Winter of Code (WoC) 2007 graphic.

The Winter of Code (WoC) is an Openmaru sponsored open source movement in South Korea. The WoC is aimed towards college students along with a total of 9 companies, organizations, and groups including NCsoft. This program allows for students to become mentees that are guided by mentors (or experienced programmers) for about 4 months. This program is concluded with an event that allows students to share their experiences and results of their open source projects to other participants of the WoC. The first WoC began preparation in September 2006 and was held from early January through the end of March in 2007. The WoC movement is held during the same 4-month period every year.

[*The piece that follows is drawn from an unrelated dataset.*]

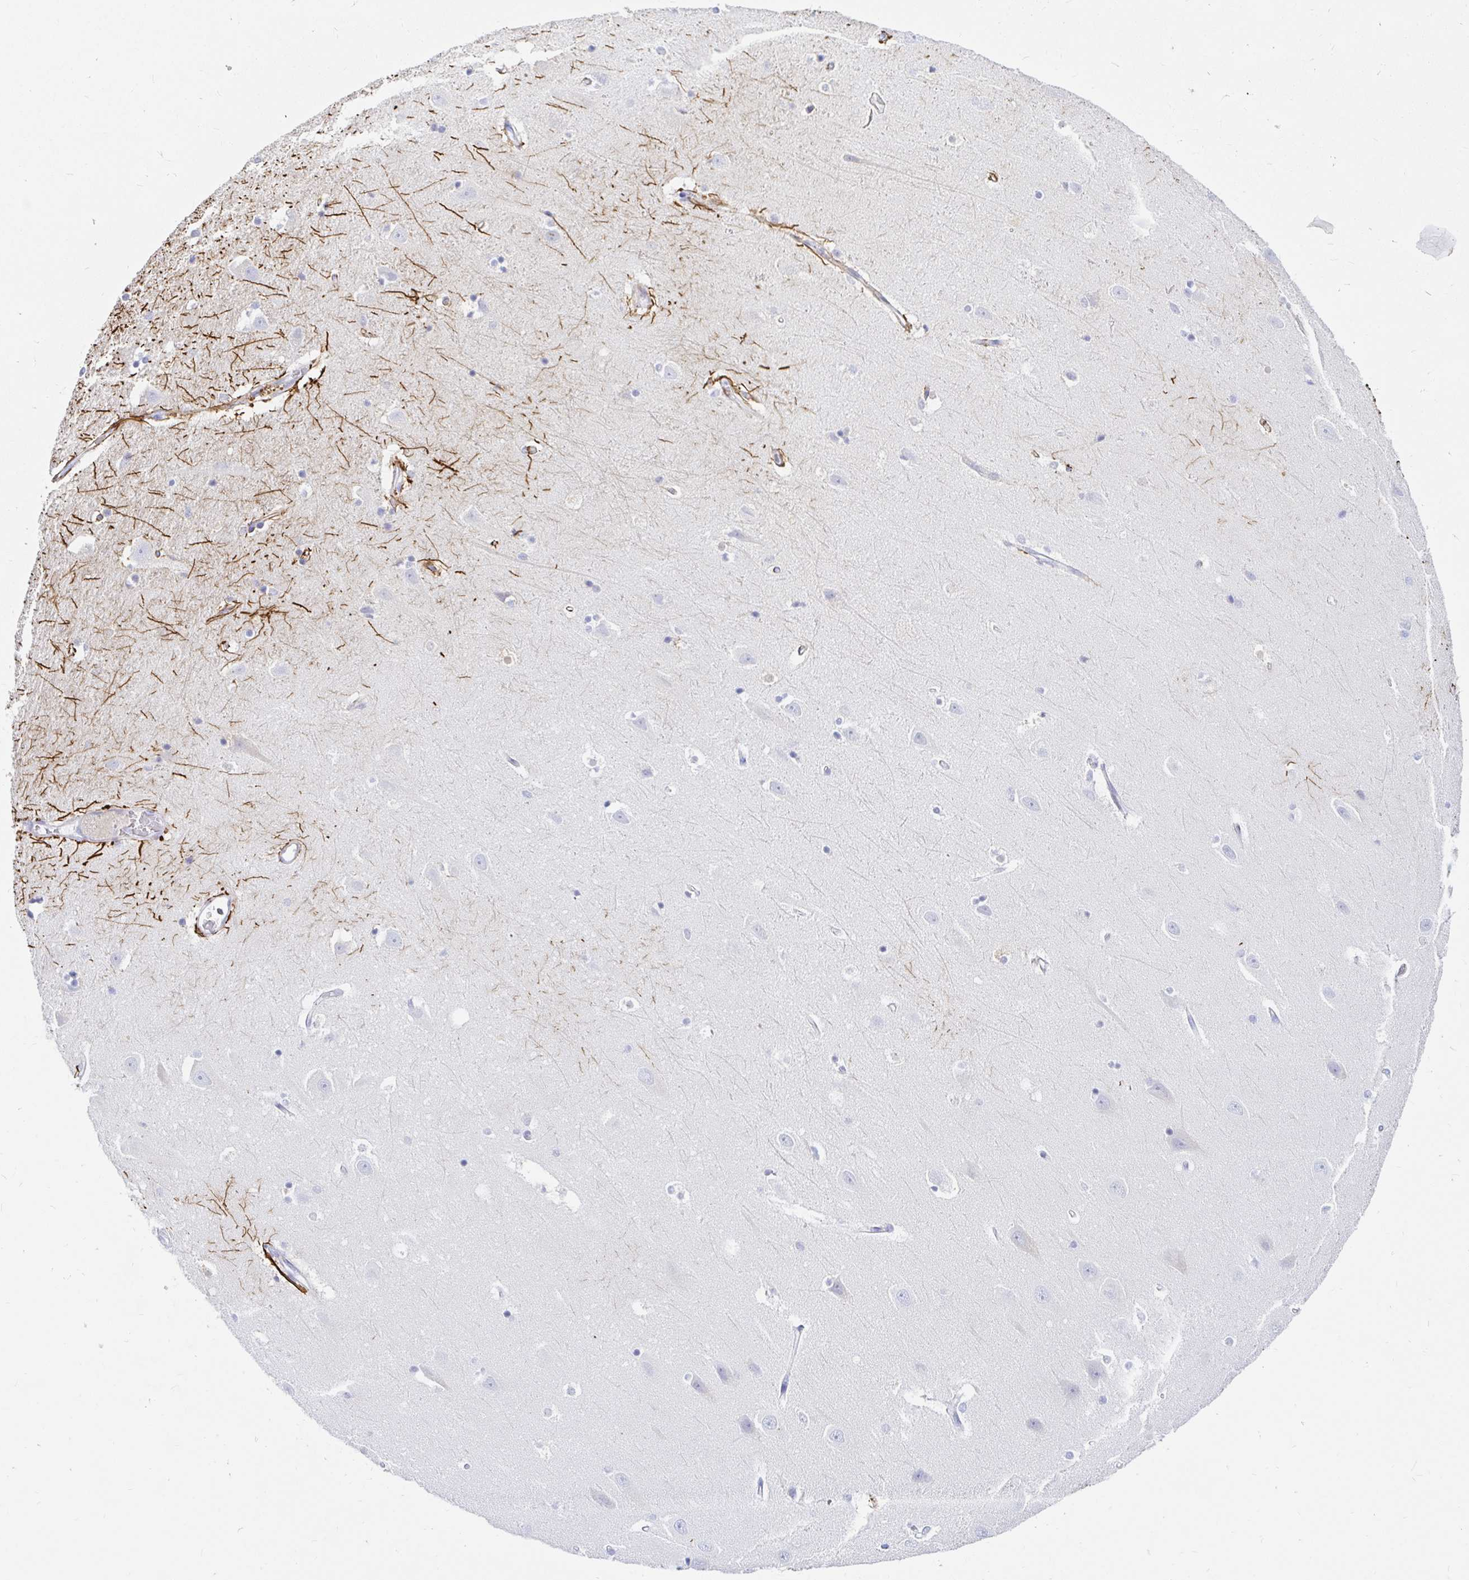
{"staining": {"intensity": "strong", "quantity": "<25%", "location": "cytoplasmic/membranous"}, "tissue": "hippocampus", "cell_type": "Glial cells", "image_type": "normal", "snomed": [{"axis": "morphology", "description": "Normal tissue, NOS"}, {"axis": "topography", "description": "Hippocampus"}], "caption": "Immunohistochemical staining of benign human hippocampus reveals medium levels of strong cytoplasmic/membranous expression in approximately <25% of glial cells. (IHC, brightfield microscopy, high magnification).", "gene": "NR2E1", "patient": {"sex": "male", "age": 63}}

===Alternative Language Festival===
The Alternative Language Festival (대안언어축제) is a conference that is sponsored by Openmaru allows for the exchange of information on different programming languages held in South Korea. Through different programming languages, developers of different backgrounds program together and learn from each other. This is complemented with various activities along with programs and lectures. The Alternative Language Festival was first held on September 1 through September 3 in 2006 and is held every year.